I wonder how often people who need to find their voice have a particular moment or reason why they lost it. All sorts of groups of people have been denied the right to speak or have a proper say in matters that concern them throughout history. Repressive governments and prejudices as well as ignorance have all limited the voice of ordinary people, people who are of the ‘wrong’ ethnicity, gender, or sexuality.
One of the courses I am involved in teaching this semester is called ‘Listening to Children’, and has included consideration of agendas of participation, advocacy and children’s rights. This week I am looking at the role of adults, and the need to listen to parents as well – both to facilitate hearing the children and to recognise the voices of parents as sometimes disempowered service-users. For years children have been told to listen to their parents. Now I am telling practitioners to listen to them as well, but it’s not just about listening.

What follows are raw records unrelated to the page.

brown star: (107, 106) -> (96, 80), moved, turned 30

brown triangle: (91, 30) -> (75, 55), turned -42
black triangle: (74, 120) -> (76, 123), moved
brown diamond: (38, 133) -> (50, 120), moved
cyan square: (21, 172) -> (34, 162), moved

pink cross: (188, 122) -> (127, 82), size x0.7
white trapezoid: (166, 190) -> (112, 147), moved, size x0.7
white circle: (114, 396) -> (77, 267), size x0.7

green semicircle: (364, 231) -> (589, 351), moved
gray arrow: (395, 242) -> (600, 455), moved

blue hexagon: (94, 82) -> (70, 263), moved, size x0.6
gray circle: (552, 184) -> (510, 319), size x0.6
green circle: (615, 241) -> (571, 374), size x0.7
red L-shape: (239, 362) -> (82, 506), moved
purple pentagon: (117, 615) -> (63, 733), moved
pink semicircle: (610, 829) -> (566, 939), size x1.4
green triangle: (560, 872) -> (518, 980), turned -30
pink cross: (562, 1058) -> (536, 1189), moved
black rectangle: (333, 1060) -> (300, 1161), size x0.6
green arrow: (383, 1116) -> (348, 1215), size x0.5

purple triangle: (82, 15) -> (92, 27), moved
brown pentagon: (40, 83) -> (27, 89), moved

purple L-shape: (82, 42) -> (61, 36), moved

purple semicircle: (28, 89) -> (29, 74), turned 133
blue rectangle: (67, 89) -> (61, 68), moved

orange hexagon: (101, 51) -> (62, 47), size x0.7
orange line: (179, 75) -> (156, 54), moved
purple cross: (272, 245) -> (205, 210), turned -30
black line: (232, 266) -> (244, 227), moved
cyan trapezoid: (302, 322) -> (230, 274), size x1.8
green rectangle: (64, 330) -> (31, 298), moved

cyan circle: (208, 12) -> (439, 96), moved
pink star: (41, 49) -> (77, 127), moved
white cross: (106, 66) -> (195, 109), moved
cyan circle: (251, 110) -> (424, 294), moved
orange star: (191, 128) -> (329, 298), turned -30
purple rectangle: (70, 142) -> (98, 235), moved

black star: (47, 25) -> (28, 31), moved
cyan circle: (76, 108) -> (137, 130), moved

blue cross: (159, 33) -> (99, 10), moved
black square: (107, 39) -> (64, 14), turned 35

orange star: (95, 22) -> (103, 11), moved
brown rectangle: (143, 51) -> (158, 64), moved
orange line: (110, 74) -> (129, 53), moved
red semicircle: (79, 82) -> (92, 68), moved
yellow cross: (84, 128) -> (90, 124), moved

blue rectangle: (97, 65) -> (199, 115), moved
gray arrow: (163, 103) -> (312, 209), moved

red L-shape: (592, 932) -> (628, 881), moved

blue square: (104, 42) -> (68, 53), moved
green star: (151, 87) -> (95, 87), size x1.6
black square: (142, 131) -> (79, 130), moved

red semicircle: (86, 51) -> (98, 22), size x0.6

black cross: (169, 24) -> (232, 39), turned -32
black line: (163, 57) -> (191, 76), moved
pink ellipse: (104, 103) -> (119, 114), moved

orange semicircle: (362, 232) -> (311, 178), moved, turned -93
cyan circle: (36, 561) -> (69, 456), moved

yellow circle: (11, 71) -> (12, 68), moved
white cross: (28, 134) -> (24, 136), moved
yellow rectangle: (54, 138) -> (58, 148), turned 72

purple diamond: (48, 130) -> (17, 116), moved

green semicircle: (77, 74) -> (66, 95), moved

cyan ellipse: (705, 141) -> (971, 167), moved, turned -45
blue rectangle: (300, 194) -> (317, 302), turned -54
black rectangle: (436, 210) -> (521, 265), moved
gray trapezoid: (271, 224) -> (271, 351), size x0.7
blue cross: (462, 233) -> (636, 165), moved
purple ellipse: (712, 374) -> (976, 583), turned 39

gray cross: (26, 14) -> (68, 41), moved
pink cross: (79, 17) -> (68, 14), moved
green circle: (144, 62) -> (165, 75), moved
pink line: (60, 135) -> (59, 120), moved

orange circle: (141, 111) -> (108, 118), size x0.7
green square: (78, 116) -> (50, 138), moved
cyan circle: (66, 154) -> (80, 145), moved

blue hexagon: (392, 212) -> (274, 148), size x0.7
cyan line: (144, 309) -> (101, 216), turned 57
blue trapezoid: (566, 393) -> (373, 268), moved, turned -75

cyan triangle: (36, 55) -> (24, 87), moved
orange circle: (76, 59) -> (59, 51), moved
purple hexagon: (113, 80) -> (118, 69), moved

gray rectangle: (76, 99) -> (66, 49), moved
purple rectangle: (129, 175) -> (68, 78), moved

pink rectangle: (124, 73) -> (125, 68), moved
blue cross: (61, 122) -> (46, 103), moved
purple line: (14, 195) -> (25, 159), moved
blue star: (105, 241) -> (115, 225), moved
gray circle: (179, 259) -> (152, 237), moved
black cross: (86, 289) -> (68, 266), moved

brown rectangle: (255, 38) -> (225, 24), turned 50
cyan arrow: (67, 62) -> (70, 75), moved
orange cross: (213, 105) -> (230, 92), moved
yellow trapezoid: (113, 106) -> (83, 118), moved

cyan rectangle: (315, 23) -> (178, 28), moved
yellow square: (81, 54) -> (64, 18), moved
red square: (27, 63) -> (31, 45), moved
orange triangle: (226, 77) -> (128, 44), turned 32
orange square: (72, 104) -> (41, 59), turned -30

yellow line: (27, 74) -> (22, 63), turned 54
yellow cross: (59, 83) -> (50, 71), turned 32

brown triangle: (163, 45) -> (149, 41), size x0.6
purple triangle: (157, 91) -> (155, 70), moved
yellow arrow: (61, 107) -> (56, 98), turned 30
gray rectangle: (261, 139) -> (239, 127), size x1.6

However important it is to have a voice and be heard, it’s another step to be actively included and respected. Professionals may do a great job taking time to listen to children, but unless they act on what they hear, the listening is just
lip ear-service. Sometimes even the staff don’t have the authority to follow things up and bring about change. Sometimes they are not listened to by the powers that be, and a voice that has been heard gets lost again.
Over the weekend I chose to keep singing, croaking and squeaking, struggling to contribute to the merriment, help with a tune or defend my college’s honour in a battle of “Oh you never get to heaven…” with the choir from Winchester. Although I was enjoying myself, I knew I was losing my voice but I kept fighting. It makes me wonder how well I am using my voice now. I used to campaign actively with a number of organisations and projects, sending off emails and postcards and being part of protests. King George VI had a voice, and he used it. Do we?